Dr. Ferrari: “Can I shake it up a little bit? Respectively and lovingly, we need theory, we need math, we need definition, because we don’t even agree what it is that we are fighting, and we need technology platform. And all of the above, not in a way that is antagonistic to what has been biologic cancer research, that is, of course, necessary, it’s fundamental. However, these four additional pieces are every bit as key to get into the other side, changing cancer the way it is today for the better, in a way that would bring a true resolution.”
Dr. Li: I think that recognizing what the National Cancer Act allowed us to do over the past 50 years is to dive deeply into that complexity to generate the bits of information that now we need to aggregate back together. And this is to, in part, answer the question, why do we get cancer?
“Given the fact that we know mutations, genetic abnormalities are part of the cause of cancer, and our environment plays a substantial role in it, including our diet and lifestyle. One of the questions I think the future is going to bring up, and we’re going to address, is not why do we get cancer, but why don’t we get cancer more often?

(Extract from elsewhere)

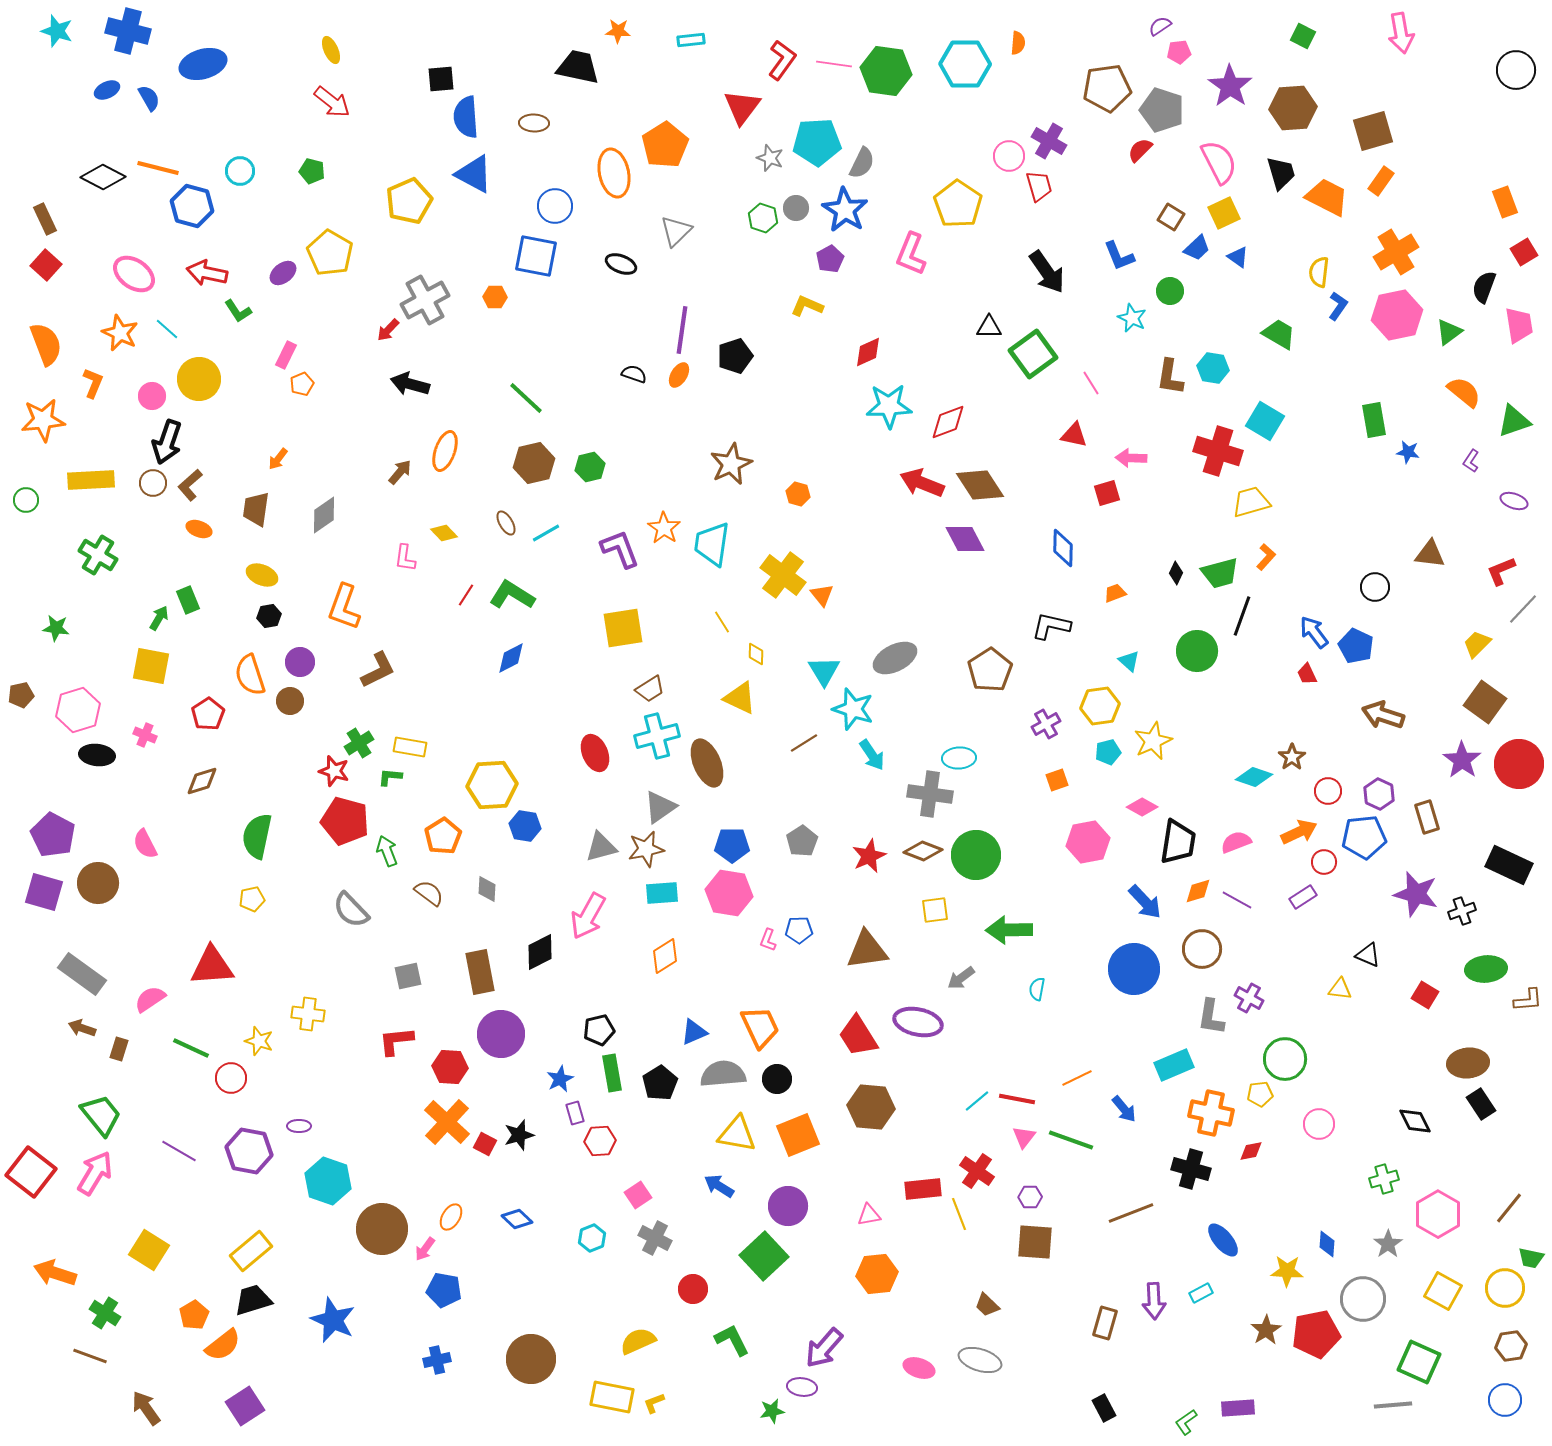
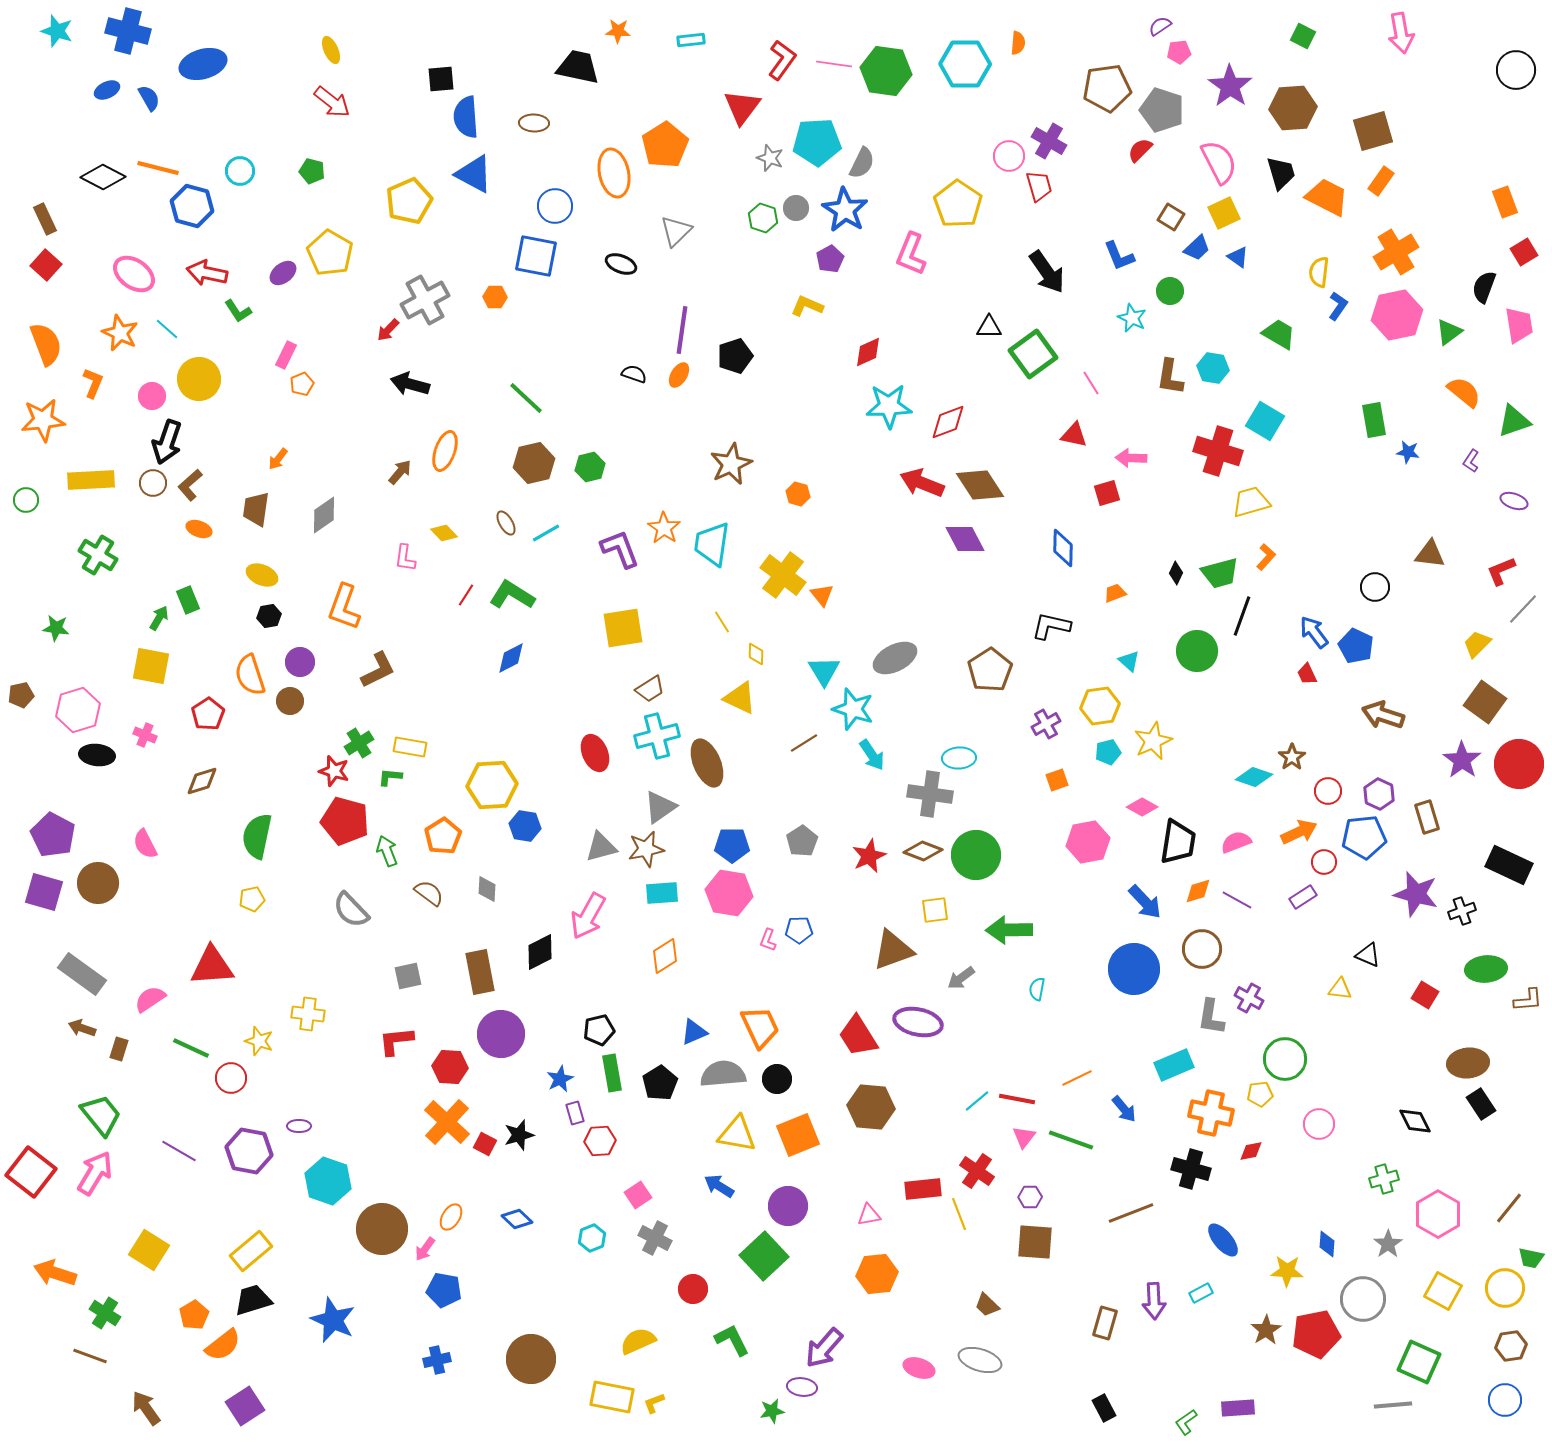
brown triangle at (867, 950): moved 26 px right; rotated 12 degrees counterclockwise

“I wonder whether we could use the same rigorous tools…for drug development and actually study food using those same systems. That’s really kind of the emerging field of molecular nutrition or food is medicine in a more colloquial sense. There’s evidence that foods can actually target cancer stem cells.... This is a highly dispersed field, early field of research, that uses the same tools of molecular biology and cancer research to take a look at what foods can actually do….

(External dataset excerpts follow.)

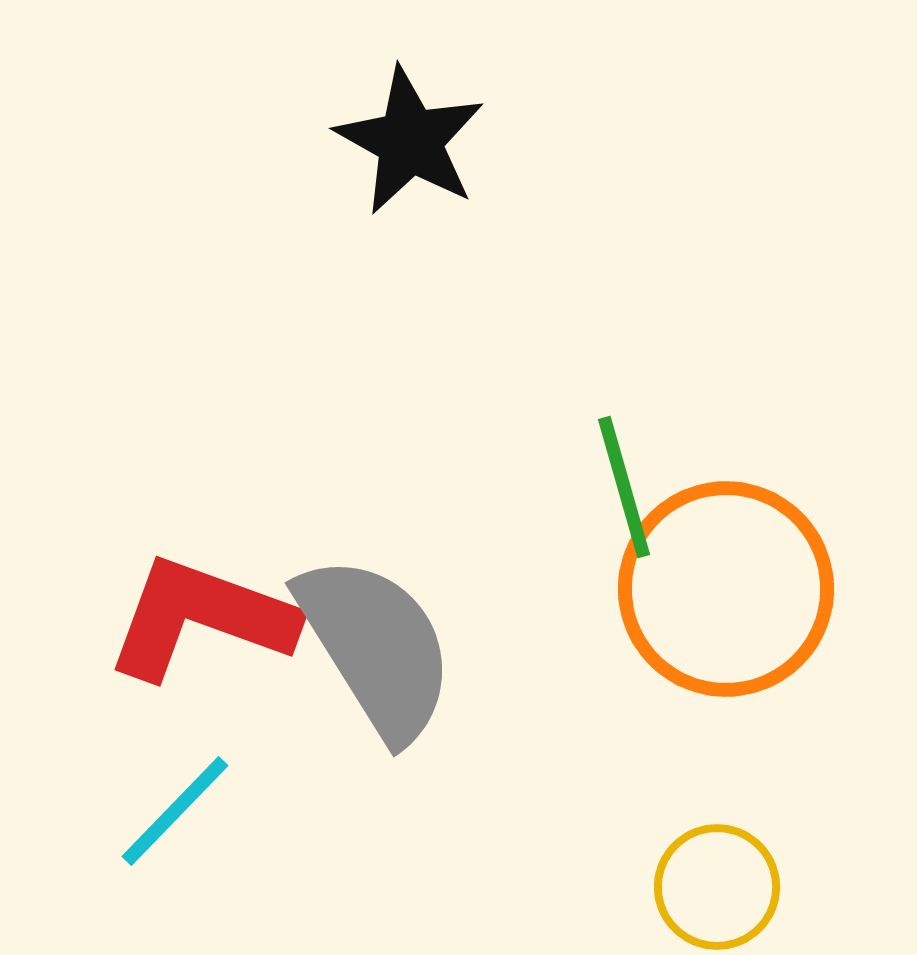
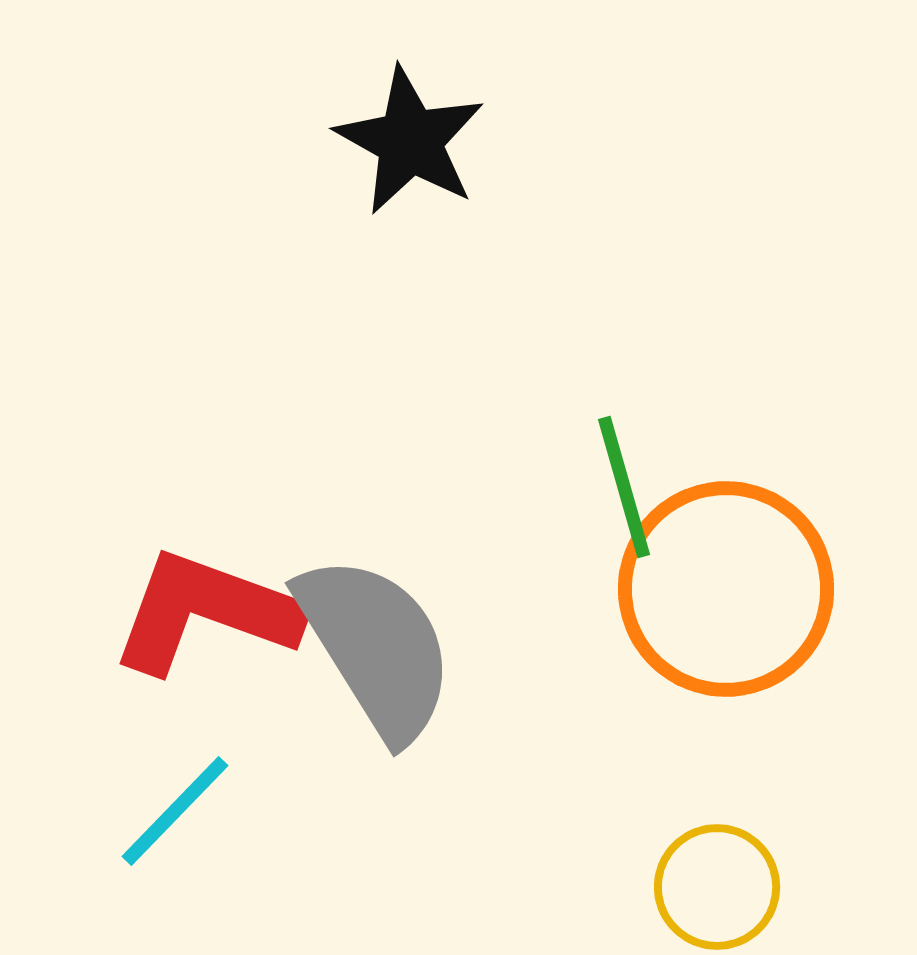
red L-shape: moved 5 px right, 6 px up
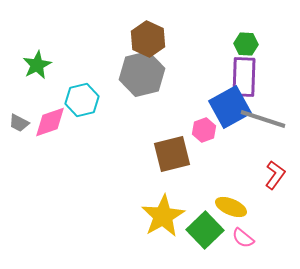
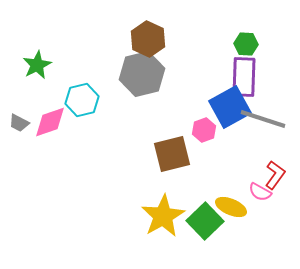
green square: moved 9 px up
pink semicircle: moved 17 px right, 46 px up; rotated 10 degrees counterclockwise
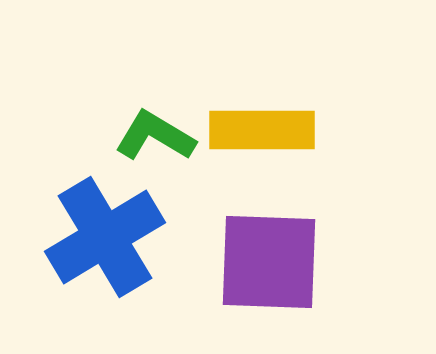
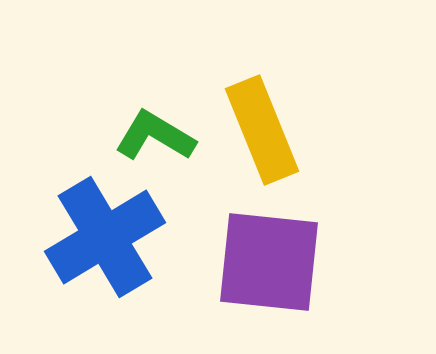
yellow rectangle: rotated 68 degrees clockwise
purple square: rotated 4 degrees clockwise
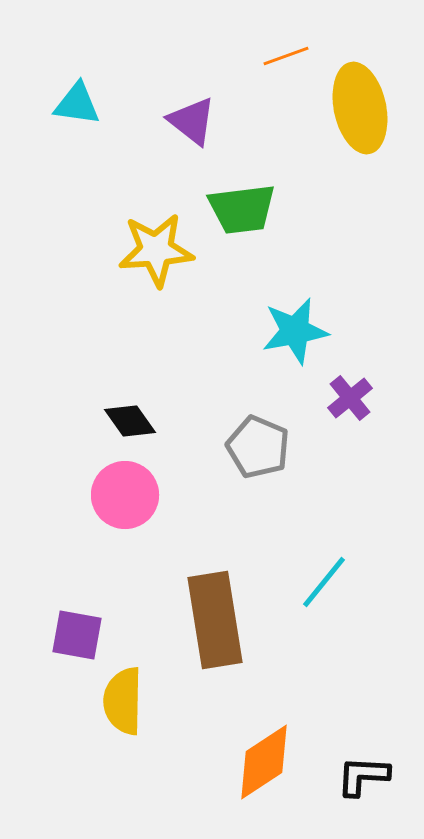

“To make a breakthrough for the future, to make equality and access available to everyone, we cannot simply rely on chasing the horse out of the barn using expensive drugs. We need to look at prevention as the ultimate leveling of the playing field for cancer. And I believe that food and nutrition is part of that solution.”
Keynote Address
Dr. Sharpless: “From my point of view, the National Cancer Act did three important things. First, it provided increased funding for cancer research. Second, it granted the NCI a whole bunch of new authorities and capabilities like clinical trials infrastructure, and [the] Frederick National lab, and the SEER [Surveillance, Epidemiology, and End Results] program, and really the modern cancer center program. And those authorities and capabilities were very, very important.

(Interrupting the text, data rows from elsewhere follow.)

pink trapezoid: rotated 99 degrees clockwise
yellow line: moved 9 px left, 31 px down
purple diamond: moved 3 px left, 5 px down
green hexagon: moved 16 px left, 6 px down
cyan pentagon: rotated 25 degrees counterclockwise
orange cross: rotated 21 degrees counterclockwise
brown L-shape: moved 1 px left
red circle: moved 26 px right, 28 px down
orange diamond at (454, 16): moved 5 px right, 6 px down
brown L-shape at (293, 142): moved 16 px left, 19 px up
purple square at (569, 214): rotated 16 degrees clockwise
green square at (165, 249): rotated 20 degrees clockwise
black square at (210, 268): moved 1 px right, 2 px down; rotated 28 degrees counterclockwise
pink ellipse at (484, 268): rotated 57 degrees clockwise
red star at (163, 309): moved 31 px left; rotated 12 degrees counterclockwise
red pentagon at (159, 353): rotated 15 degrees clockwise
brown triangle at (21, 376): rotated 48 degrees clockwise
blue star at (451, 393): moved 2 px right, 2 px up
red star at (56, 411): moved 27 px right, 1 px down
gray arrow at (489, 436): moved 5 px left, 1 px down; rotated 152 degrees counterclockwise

“The last thing I think it did, which is tremendously important, is it removed the stigma around the diagnosis of cancer. Prior to the National Cancer Act, cancer was a disease that was spoken about in sort of hushed tones. And this Act, really in this advocacy movement, brought cancer into the limelight and made it a diagnosis one could discuss in public. It thereby, created the modern cancer advocacy movement, which has been so important to our progress in cancer over the past 50 years.”
REFERENCES
1. National Cancer Institute: Cancer Facts & the War on Cancer. Available at https://training.seer.cancer.gov/disease/war/. Accessed on January 21, 2022.
2. Parikh RB, Kirch RA, Brawley OW: Advancing a quality-of-life agenda in cancer advocacy: Beyond the war metaphor. JAMA Oncol 1:423-424, 2015.
3. National Cancer Institute: Cancer Statistics. Available at www.cancer.gov/about-cancer/understanding/statistics. Accessed on January 21, 2022.